Implementation of OrderDelay:
public class OrderDelay implements Delayed {
private String orderId;
private long timeout;
OrderDelay(String orderId, long timeout) {
this.orderId = orderId;
this.timeout = timeout + System.nanoTime();
}
public int compareTo(Delayed other) { /* omitted for brevity */ }
public long getDelay(TimeUnit unit) {
return unit.convert(timeout - System.nanoTime(), TimeUnit.NANOSECONDS);
}
public void print() {
System.out.println(orderId + " order will be deleted...");
}
}Demo runs five orders with a 3‑second delay, printing each order ID after the delay:
public class DelayQueueDemo {
public static void main(String[] args) {
List<String> list = Arrays.asList("00000001","00000002","00000003","00000004","00000005");
DelayQueue<OrderDelay> queue = new DelayQueue<>();
long start = System.currentTimeMillis();
for (int i = 0; i < 5; i++) {
queue.put(new OrderDelay(list.get(i),
TimeUnit.NANOSECONDS.convert(3, TimeUnit.SECONDS)));
OrderDelay od = queue.take();
od.print();
System.out.println("After " + (System.currentTimeMillis() - start) + " Milliseconds");
}
}
}Pros: high efficiency, low trigger latency. Cons: data lost on server restart, difficult cluster expansion, possible OOM for massive pending orders, higher code complexity.
(3) Netty HashedWheelTimer
Idea: use Netty's HashedWheelTimer, a time‑wheel algorithm similar to a clock.
Dependency:
<dependency>
<groupId>io.netty</groupId>
<artifactId>netty-all</artifactId>
<version>4.1.24.Final</version>
</dependency>Demo task prints a message after 5 seconds:
public class HashedWheelTimerTest {
static class MyTimerTask implements TimerTask {
boolean flag = true;
public void run(Timeout timeout) {
System.out.println("Deleting order...");
flag = false;
}
}
public static void main(String[] args) {
MyTimerTask task = new MyTimerTask();
Timer timer = new HashedWheelTimer();
timer.newTimeout(task, 5, TimeUnit.SECONDS);
int i = 1;
while (task.flag) {
try { Thread.sleep(1000); } catch (InterruptedException e) {}
System.out.println(i + " seconds passed");
i++;
}
}
}Pros: efficient, low latency. Cons: similar restart and clustering issues as DelayQueue.
(4) Redis Sorted Set (ZSET)
Idea: store order ID as member and expiration timestamp as score in a Redis ZSET, periodically scan the first element.
Key commands:
ZADD key score member
ZRANGE key start stop WITHSCORES
ZSCORE key member
ZREM key member
Consumer checks if current time >= score, removes the member, and processes the order.

### Task 1
Answer these questions from the order-delay text:
(a) Which version of netty-all does the dependency specify?
(b) In the Redis ZSET approach, what is stored as the score?
(c) How many seconds of delay does the DelayQueue demo give each order?
### Task 2
List every Redis command that the order-delay text gives under "Key commands," in the form shown there.
### Task 3
Extend the order-delay text, picking up after its last sentence.

(Collected data)
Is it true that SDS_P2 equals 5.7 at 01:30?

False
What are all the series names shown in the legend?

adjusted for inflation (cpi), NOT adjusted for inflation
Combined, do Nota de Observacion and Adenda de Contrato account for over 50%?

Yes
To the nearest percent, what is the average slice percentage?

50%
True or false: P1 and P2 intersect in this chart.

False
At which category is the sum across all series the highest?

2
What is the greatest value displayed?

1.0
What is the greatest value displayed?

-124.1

### Your response 1
(a) 4.1.24.Final
(b) The expiration timestamp
(c) 3 seconds

### Your response 2
ZADD key score member
ZRANGE key start stop WITHSCORES
ZSCORE key member
ZREM key member

### Your response 3
public class AppTest {
private static final String ADDR = "127.0.0.1";
private static final int PORT = 6379;
private static JedisPool jedisPool = new JedisPool(ADDR, PORT);
public void productionDelayMessage() {
for (int i = 0; i < 5; i++) {
Calendar cal = Calendar.getInstance();
cal.add(Calendar.SECOND, 3);
int ts = (int) (cal.getTimeInMillis() / 1000);
jedisPool.getResource().zadd("OrderId", ts, "OID000000" + i);
}
}
public void consumerDelayMessage() {
while (true) {
Set<Tuple> items = jedisPool.getResource().zrangeWithScores("OrderId", 0, 0);
if (items.isEmpty()) {
try { Thread.sleep(500); } catch (InterruptedException e) {}
continue;
}
Tuple t = items.iterator().next();
int score = (int) t.getScore();
int now = (int) (Calendar.getInstance().getTimeInMillis() / 1000);
if (now >= score) {
Long removed = jedisPool.getResource().zrem("OrderId", t.getElement());
if (removed != null && removed > 0) {
System.out.println("Consumed order " + t.getElement());
}
}
}
}
}Pros: reliable, easy to scale horizontally, accurate timing. Cons: requires Redis maintenance; Redis Pub/Sub is fire‑and‑forget, so notifications can be lost on client disconnect.
(5) RabbitMQ Delayed Queue
RabbitMQ supports per‑message TTL (x-message-ttl) and dead‑letter exchange to emulate delayed messages.
Advantages: high efficiency, leverages RabbitMQ's clustering for easy horizontal scaling, messages can be persisted for reliability.
Drawbacks: adds operational complexity and cost due to the need to manage RabbitMQ.